A plague with a dangerous tongue

I think I would rather hear someone has died than the diagnosis that they are bound to. It's like slapping a big warning on someone's body that warns they're a disappearing act. I'd rather she just dies and be gone instead of watching all the health and happiness flea from her body and soul. It's not glorifying and even the strongest person cannot defeat this deadly plague that is the human condition.

My good friend invided a group of girls over for our usual wine themed "Ladies Night". It was the regular type of get-together that we have everytime; sharing laughs and stories. Only last night was interrupted by a heavy undertone. All night we could see there was discomfort in her body language and physical pain at certain times. Almost the ache of a heavy soul. She shared with us last night that she was diagnosed with esophageal cancer about three months ago and by her check up with her doctor earlier yesterday, it is evident that the illness has begun to spread. Like wildfire, this is a grotesque killer, only now it is personal and has pried its way into the very body of one of my greatest friends.

This friend, is a gorgeous and generous person in both body, intllect and passion. There is not one person more qualifying for me to carry on in the impression of. I have many friends that I consider to be good people and by Mother Earth, god or whatever superstition it is that we name our religion, I am blessed to have encountered. She is beyond a blessing in my life. It is a simple task for a friend to offer a ride or come by occasionally at her expense to console a friend druing a crisis; however, it is a completely more emotional connection to take in someone (as she has done with me and vice versa) and say virtually, that "Hey, I am not going to go away. I am going to be here when it's invonvenient for you - invonvenient for me too" I think in most ways she is my rock - that person that I can lean on no matter where I am or what the problem. I used to figure that she would be a girlfriend at my wedding day, proposing a toast. I figured she would be around forever, to help me shop for children's clothes and pick out a good school if ever that day came as she'd already gone through it with her children. Unfortunately, cancer is day after day replacing my wonderful friend and likewise, taking over my own body and mind, replacing it with sadness.

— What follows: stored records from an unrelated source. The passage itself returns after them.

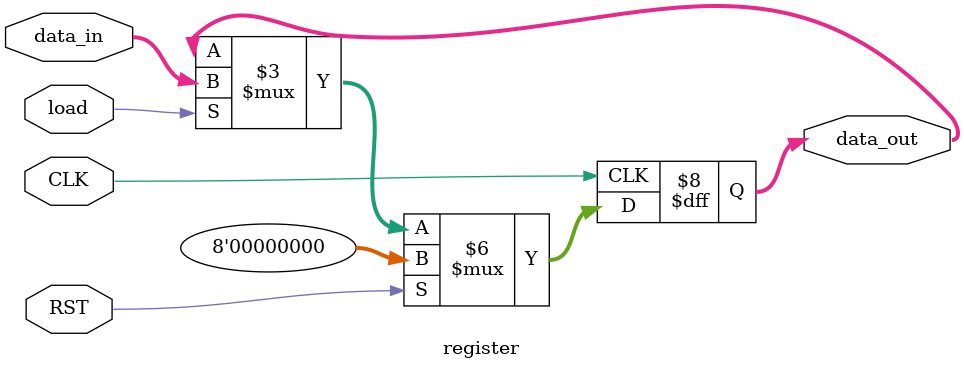
<source format=v>
module register #(parameter WIDTH = 8)

(
   input wire [WIDTH-1:0] data_in,
   input wire load,CLK,RST,
   output reg [WIDTH-1:0] data_out

);

always @(posedge CLK)
   begin
    if(RST) begin
          data_out <= 'b0;
    end 
    else if (load) begin 
          data_out <= data_in ; 
    end       
    else begin
          data_out <= data_out ;  
    end       

   end 

endmodule

</source>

The weight of her physical pain is above me. The weight of that choked up feeling you get when you need to tell someone face to face something but can't - that she is going to have to deliver this statement not only to myself and our mutual friends, but to her children, her family, her lover. I cannot even imagine telling someone that you are going to die and there is nothing anyone can do. I have seen this disease take over the lives of friends and family memebers before, people who's lives were throuwn into mine by biology, work, or educational decisions. She is someone I searched for. I made it a point of getting to know her and love her as a friend and mentor and now she is going to die.

Instead of focusing on all of this and addressing the physical and finacial struggles that lie ahead of her, she just mobilized everything she has - her spirituality, emotions, intellect and the remnants of her physical strength. She said to me in an effort to keep my tears back once everyone else had left, "Mel, the world is sickened; it isn't just me. There is pollution of pollution threatened with AIDS, racfisms, homelessness, all kinds of pain and illnesss. Cancer is just one point. One art in my body and it's just an art that is bigger than my body can handle."

I cried the whole way home and took miles of backroads just for something to do - someplace to go. I couldn't figure out who to talk to because I can't make this any better. I suppose that's why this is here, lying in the depths of cyberspace, with no direction. I, too, lacking direction.